A. N. Martin1, M. J. Kerwin1, F. E. Turrentine1, T. W. Bauer1, R. B. Adams1, G. J. Stukenborg1, V. M. Zaydfudim1 1University Of Virginia,Department Of Surgery,Charlottesville, VA, USA
Introduction: The impact of transfusion on morbidity and mortality in patients undergoing liver resection has been highly debated. Multiple studies have described worse outcomes associated with blood transfusion among patients selected for hepatectomy. However, independent effects between transfusion and extent of resection have not been well described. We hypothesize that blood transfusion is an independent factor that affects outcomes in patients undergoing hepatectomy.
Methods: Patients at our institution who underwent hepatectomy between 2006 and 2013 were identified and linked with the ACS-NSQIP PUF dataset. Individual abstracted metrics included specific diagnosis and extent of liver resection. Major hepatectomy was defined as resection of > 3 liver segments. Mortality was defined as death occurring within 30 days of the date of surgery. Composite overall morbidity was defined as the occurrence of surgical site infection, wound disruption, pneumonia, unplanned intubation, pulmonary embolism, > 48 hour ventilator, renal failure, urinary tract infection, stroke or cerebral vascular accident, cardiac arrest, myocardial infarction, deep venous thrombosis, or systemic sepsis. The NSQIP estimated probabilities of morbidity and mortality were used to include an overall adjustment for confounding effects, including age and preoperative comorbidities. Multivariable models were used to estimate the effects of extent of resection, estimated probabilities of morbidity and mortality, and use of blood transfusion on 30-day morbidity and mortality.
Results: Among 522 patients in the study, 40 (8%) patients required a blood transfusion. 172 (33%) underwent major hepatectomy.
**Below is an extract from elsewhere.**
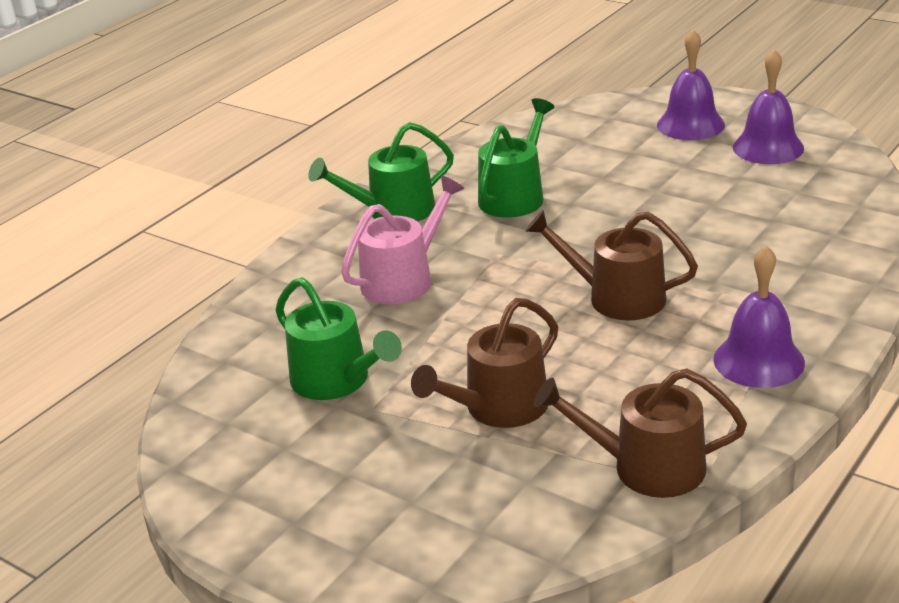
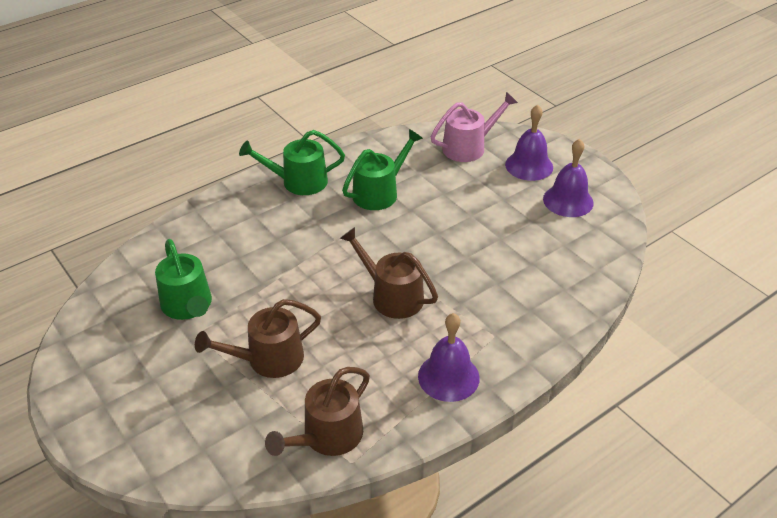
camera: 15 degrees right, 10 degrees up
(403, 279) = (272, 239): pink watering can -> pink watering can (468, 147)
(647, 467) = (327, 436): brown watering can -> brown watering can turned 75 degrees counterclockwise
Indications for surgery included metastatic neoplasm (n=229, 44%), primary hepatic neoplasm (n=108, 21%), primary extra-hepatic biliary neoplasm (n=23, 4%), and non-malignant indications (n=162, 31%). 86 (16%) patients had a postoperative morbidity; 8 (2%) patients died. After adjustment for significant effect of NSQIP estimated probability of morbidity (OR 1.34, 95% CI 1.08-1.66, p=0.009), blood transfusion was significantly associated with postoperative morbidity (OR 4.00, 95% CI 1.99-8.04, p<0.0001). Extent of resection (OR 1.35, 95% CI 0.79-2.29, p=0.277) was not significantly associated with morbidity. Transfusion was also associated with a significant increase in risk of mortality (OR 19.4, 95% CI 4.02-93.96, p<0.0002). Extent of resection was not associated with mortality in the multivariable model.
Conclusion: Blood transfusion is a highly statistically significant independent predictor of morbidity and mortality after hepatectomy. In patients selected for hepatectomy, extent of resection is not associated with greater risk of postoperative complications.